▶ Task details
From the first line to the last, set down the material exactly, leaving out its pictures.

▶ Supplied data
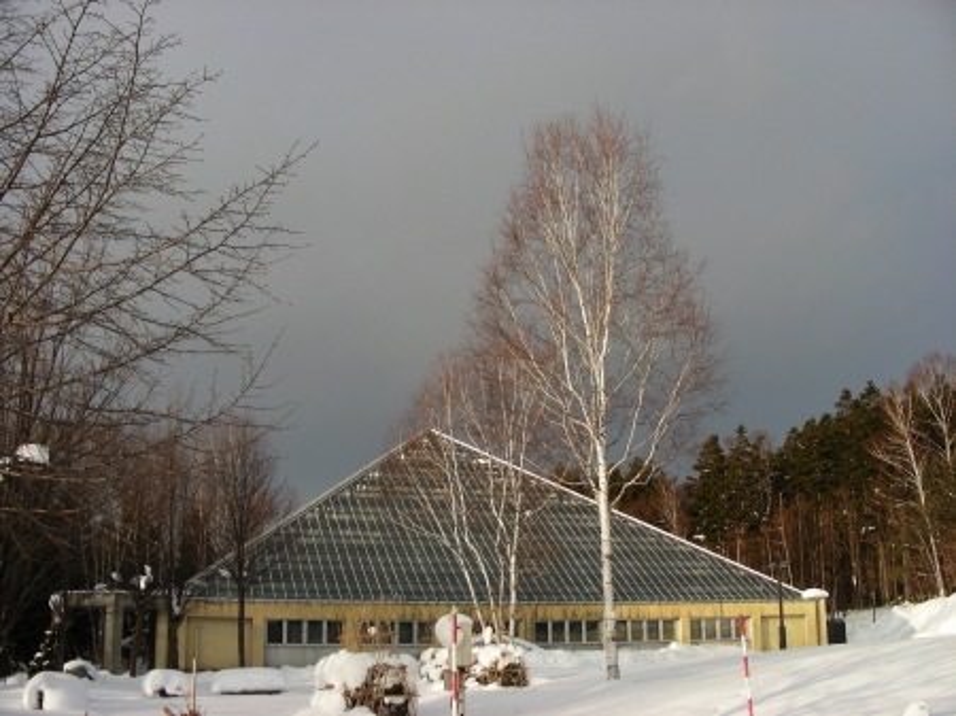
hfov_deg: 49.0
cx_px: 478
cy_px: 358
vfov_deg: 37.7
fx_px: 1049
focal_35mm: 38
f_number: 4
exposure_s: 1/215
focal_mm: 6.3
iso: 50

▶ Response to this task
hfov_deg: 49.0
cx_px: 478
cy_px: 358
vfov_deg: 37.7
fx_px: 1049
focal_35mm: 38
f_number: 4
exposure_s: 1/215
focal_mm: 6.3
iso: 50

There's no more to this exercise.